Feature Selection: Feature selection is the process of selecting the most relevant features or indicators from the data that are relevant to the SDG indicator being analyzed. This step helps to reduce the dimensionality of the data and improve the performance of machine learning models.
Machine Learning Models
Machine learning models including Linear Regression, Random Forest Regression, and Support Vector Regression (SVR) were implemented using R.
Linear Regression: Linear regression is a simple and widely used machine learning model that predicts the target variable based on a linear combination of the input features.
Random Forest Regression: Random forest regression is an ensemble method that combines multiple decision trees to improve the accuracy and robustness of the model.
Support Vector Regression (SVR): SVR is a type of regression model that uses a kernel function to map the data into a higher-dimensional space where it is easier to separate the classes.
Evaluation Metrics
Evaluation metrics such as Mean Absolute Error (MAE), Mean Squared Error (MSE), and R-squared (R²) were chosen because they are standard measures widely used for evaluating regression models.
Mean Absolute Error (MAE): MAE provides the average magnitude of the errors in a set of predictions, giving a straightforward interpretation of prediction accuracy.
Mean Squared Error (MSE): MSE squares the errors, which emphasizes larger errors more than MAE. It's useful for understanding the average squared deviation between predicted and actual values.
R-squared (R²): R² measures the proportion of the variance in the target variable that is predictable from the independent variables.
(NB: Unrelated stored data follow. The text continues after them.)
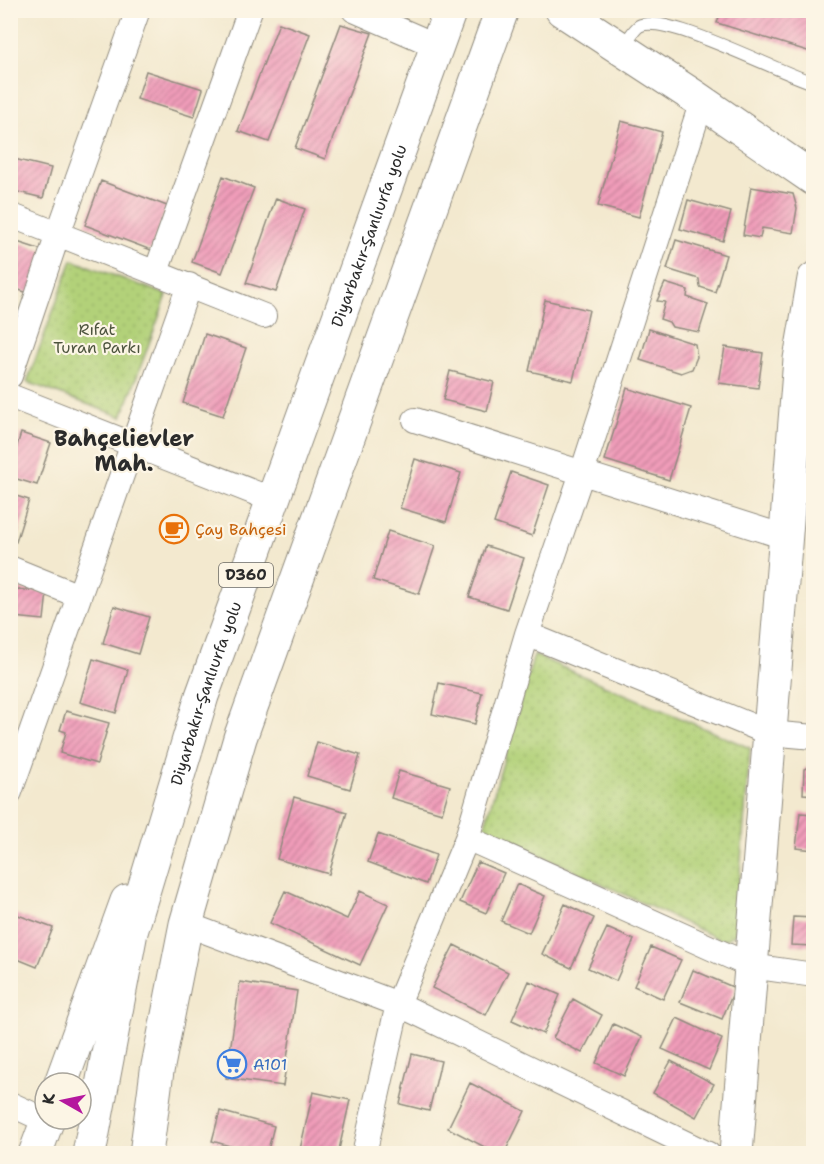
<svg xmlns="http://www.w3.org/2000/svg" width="824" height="1164" font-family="'Shantell Sans',sans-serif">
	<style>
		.park { fill: url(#park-dots); stroke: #6e7e52; stroke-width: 1.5 }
		.building { fill: url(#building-hatch) }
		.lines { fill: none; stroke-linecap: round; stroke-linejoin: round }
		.lane-casing { stroke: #8f8a7d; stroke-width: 14 }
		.street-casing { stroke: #8f8a7d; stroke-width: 26 }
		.secondary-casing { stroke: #8f8a7d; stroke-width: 35 }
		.highway-casing { stroke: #8f8a7d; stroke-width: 35 }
		.lane { stroke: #fff; stroke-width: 12 }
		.street { stroke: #fff; stroke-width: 24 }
		.secondary { stroke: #fff; stroke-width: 33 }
		.highway { stroke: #fff; stroke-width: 33 }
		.labels { text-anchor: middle; stroke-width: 4.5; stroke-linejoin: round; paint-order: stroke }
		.shield { fill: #fcf5e5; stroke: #6a6863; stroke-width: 1.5 }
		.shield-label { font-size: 15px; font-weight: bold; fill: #2b2b2b }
		.street-label { font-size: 16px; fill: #2b2b2b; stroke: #fcf5e5 }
		.park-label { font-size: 16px; fill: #4d543e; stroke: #fcf5e5 }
		.food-label { font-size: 16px; fill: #c56008; stroke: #fcf5e5; text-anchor: start }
		.shop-label { font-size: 16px; fill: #366cbe; stroke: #fcf5e5; text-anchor: start }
		.district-label { font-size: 22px; font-weight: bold; fill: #2b2b2b; stroke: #fcf5e5 }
	</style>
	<defs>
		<pattern id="park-dots" width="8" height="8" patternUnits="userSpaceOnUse" patternTransform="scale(1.5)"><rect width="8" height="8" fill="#b2d179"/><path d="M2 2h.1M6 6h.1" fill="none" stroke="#99b469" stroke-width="1.8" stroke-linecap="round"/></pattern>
		<pattern id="building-hatch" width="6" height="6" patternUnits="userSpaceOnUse" patternTransform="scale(1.5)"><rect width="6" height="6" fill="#f09cb9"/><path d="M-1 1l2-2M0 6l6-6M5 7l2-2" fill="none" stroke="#c37f97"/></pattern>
	</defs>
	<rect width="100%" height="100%" fill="#fcf5e5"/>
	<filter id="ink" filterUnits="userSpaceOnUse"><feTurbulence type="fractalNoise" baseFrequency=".0167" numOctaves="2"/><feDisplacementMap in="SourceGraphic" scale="12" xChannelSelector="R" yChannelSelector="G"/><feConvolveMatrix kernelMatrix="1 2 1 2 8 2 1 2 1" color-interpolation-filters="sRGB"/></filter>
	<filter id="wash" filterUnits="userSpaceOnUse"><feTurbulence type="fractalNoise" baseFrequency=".008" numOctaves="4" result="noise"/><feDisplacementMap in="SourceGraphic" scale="24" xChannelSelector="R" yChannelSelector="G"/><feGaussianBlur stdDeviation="1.35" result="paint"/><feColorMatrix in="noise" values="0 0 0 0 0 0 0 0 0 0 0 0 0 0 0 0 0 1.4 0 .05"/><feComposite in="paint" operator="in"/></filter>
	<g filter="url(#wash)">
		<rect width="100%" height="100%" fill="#f3e9cf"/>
		<!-- park -->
		<path class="park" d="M72 260 167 295 122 417 27 382Z
			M534 655 750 748 735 934 723 941 484 828Z"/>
		<g id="blocks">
			<!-- building -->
			<path class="building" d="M721 10H804L814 13V53L717 23Z
				M279 23 310 34 269 142 238 131Z
				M341 24 372 33 325 159 295 148Z
				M146 71 203 89 194 117 137 99Z
				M621 121 662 132 639 217 598 206Z
				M10 158 51 168 43 198 10 190Z
				M223 176 254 188 222 273 192 262Z
				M101 181 167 206 151 250 85 225Z
				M751 187 793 194 797 208 793 233 762 228 760 238 743 235Z
				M276 198 305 209 276 292 246 283Z
				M688 200 731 212 723 241 680 229Z
				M676 240 726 255 715 292 700 287 699 279 667 269Z
				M14 241 45 251 31 294 10 287V251Z
				M665 283 688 290 687 297 708 304 699 332 672 327 669 322 660 319 665 302 657 301Z
				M545 300 589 310 573 381 529 371Z
				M649 329 695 344 697 357 692 369 681 373 640 360Z
				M205 334 246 348 223 416 183 403Z
				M725 347 763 353 758 388 719 383Z
				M450 371 494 382 487 411 443 400Z
				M627 388 691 408 669 480 605 460Z
				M21 433 51 443 37 485 10 477V468Z
				M415 459 461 473 446 522 400 508Z
				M511 472 549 485 532 536 494 523Z
				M10 494 29 500 16 542 10 541Z
				M388 531 435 546 419 594 373 580Z
				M486 546 524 558 507 609 469 597Z
				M16 589 47 592 44 620 14 617Z
				M114 606 149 617 138 654 103 643Z
				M93 659 128 670 116 713 80 702Z
				M439 683 482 693 475 724 432 714Z
				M66 711 109 723 97 764 60 753 66 732 60 730Z
				M317 742 360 755 350 789 307 776Z
				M814 765V795L803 794 804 769Z
				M399 771 450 786 442 813 391 798Z
				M294 797 347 812 329 874 277 859Z
				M800 813 814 814V850L796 848Z
				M378 834 436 855 426 884 368 862Z
				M478 862 504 873 486 913 460 902Z
				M517 884 545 896 529 933 501 921Z
				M285 891 347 919 360 891 388 904 360 965 270 923Z
				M565 904 594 918 571 968 542 954Z
				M10 912 53 928 37 967 10 956Z
				M793 917 814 918V946L791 945Z
				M607 928 634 940 616 981 588 968Z
				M454 945 508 972 486 1015 432 988Z
				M651 947 681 960 663 999 634 986Z
				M693 970 735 988 722 1019 680 1002Z
				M529 981 560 995 543 1034 512 1020Z
				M240 982 297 991 283 1086 226 1078Z
				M573 999 602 1015 582 1053 553 1038Z
				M677 1018 722 1039 709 1070 662 1049Z
				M613 1024 642 1037 624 1076 596 1063Z
				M412 1054 441 1061 429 1111 400 1104Z
				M671 1061 714 1084 696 1117 653 1093Z
				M470 1083 525 1111 504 1154H498L448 1128Z
				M313 1092 350 1100 338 1154H299Z
				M220 1111 274 1126 267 1154H258L212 1141Z"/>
		</g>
	</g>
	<g filter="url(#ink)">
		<use href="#blocks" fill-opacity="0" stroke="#8f8a7d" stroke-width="1.5"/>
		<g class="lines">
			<!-- lane casing -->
			<g class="lane-casing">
				<path id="lane" d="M622 48C627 42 633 30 639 26 665 12 779 73 814 83"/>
			</g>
			<!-- street casing -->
			<g class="street-casing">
				<path id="street" d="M354 10 437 46
					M702 101 582 473 527 634 467 838 398 1004 708 1154
					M10 215 58 234 138 10
					M156 272 250 10
					M10 376 58 234 264 316
					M10 396 273 500
					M415 420 785 537
					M10 568 79 596
					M527 634 769 733 814 737
					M10 792 189 285
					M467 838 751 966 814 975
					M186 924 398 1004 364 1154
					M10 1104 47 1121"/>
			</g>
			<!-- secondary casing -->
			<g class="secondary-casing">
				<path id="secondary" d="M562 10 695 97 814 179
					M61 1083 127 901
					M35 1154 48 1119
					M736 1154 800 359 814 279"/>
			</g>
			<!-- highway casing -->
			<g class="highway-casing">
				<g id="highway">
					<path id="s1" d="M89 1154 131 932 202 696 450 10"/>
					<path d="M146 1154 157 1071 186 924 240 738 502 10"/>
				</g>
			</g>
			<!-- lane -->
			<use href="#lane" class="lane"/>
			<!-- street -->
			<use href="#street" class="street"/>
			<!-- secondary -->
			<use href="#secondary" class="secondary"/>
			<!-- highway -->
			<use href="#highway" class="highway"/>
		</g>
	</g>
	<!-- icons -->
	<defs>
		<g id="cafe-ring" transform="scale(1.5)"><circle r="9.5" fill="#fcf5e5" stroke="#e8710a" stroke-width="1.5"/><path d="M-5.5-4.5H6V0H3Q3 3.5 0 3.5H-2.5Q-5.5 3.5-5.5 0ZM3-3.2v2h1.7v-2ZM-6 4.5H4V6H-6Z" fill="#e8710a"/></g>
		<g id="supermarket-ring" transform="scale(1.5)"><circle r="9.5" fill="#fcf5e5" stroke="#3f7fe0" stroke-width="1.5"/><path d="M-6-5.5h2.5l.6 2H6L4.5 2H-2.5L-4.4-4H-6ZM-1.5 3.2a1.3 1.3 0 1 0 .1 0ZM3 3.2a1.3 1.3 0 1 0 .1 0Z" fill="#3f7fe0"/></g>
	</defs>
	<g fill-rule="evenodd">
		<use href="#cafe-ring" x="174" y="529"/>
		<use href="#supermarket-ring" x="232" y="1064"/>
	</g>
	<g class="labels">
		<!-- shield labels -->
		<rect class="shield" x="219" y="563" width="54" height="24" rx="4.5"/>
		<g class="shield-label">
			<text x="246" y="580">D360</text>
		</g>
		<!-- street labels -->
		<g class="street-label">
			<text dy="6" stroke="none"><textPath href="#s1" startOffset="962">Diyarbakır-Şanlıurfa yolu</textPath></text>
			<text dy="6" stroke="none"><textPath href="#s1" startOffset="476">Diyarbakır-Şanlıurfa yolu</textPath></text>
		</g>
		<!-- park labels -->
		<g class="park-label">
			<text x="97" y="335">Rıfat<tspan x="97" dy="18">Turan Parkı</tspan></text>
		</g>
		<!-- food labels -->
		<g class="food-label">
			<text x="195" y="535">Çay Bahçesi</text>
		</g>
		<!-- shop labels -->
		<g class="shop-label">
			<text x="253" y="1070">A101</text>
		</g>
		<!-- district labels -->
		<g class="district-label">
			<text x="124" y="446">Bahçelievler<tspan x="124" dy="25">Mah.</tspan></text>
		</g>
	</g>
	<!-- margin -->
	<rect width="824" height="1164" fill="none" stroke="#fcf5e5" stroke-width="36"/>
	<!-- north arrow -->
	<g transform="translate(63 1101) rotate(279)"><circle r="28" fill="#fcf5e5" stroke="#a8a49b" stroke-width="1.5"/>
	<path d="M0-4.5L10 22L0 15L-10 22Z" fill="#b5179e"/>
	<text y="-9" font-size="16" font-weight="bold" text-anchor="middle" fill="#2b2b2b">K</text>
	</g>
</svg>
It ranges from 0 to 1, where higher values indicate a better fit of the model to the data.
Model I - Linear Regression
MAE: 4.240636
MSE: 23.53445
R²: 0.4651262
Model II - Random Forest Regression
MAE: 2.354522
Random Forest MSE: 7.761602
Random Forest R²: 0.8236
Model 3 - SVR
SVR MAE: 3.79348
SVR MSE: 22.45197
SVR R²: 0.4897279
Conclusion
As we can see, Random Forest Regression outperforms both Linear Regression and SVR in all evaluated metrics (MAE, MSE, R²). It shows the smallest prediction errors (MAE) and the highest proportion of variance explained (R²), indicating superior predictive capability and model fit. It provides more accurate predictions and better explains the variability in the target variable compared to Linear Regression and SVR. This model could also be improved if we had a longer dataset and if we added more variables that can also impact SDG 8 indicators.
References
PORDATA - Database for European statistics: PORDATA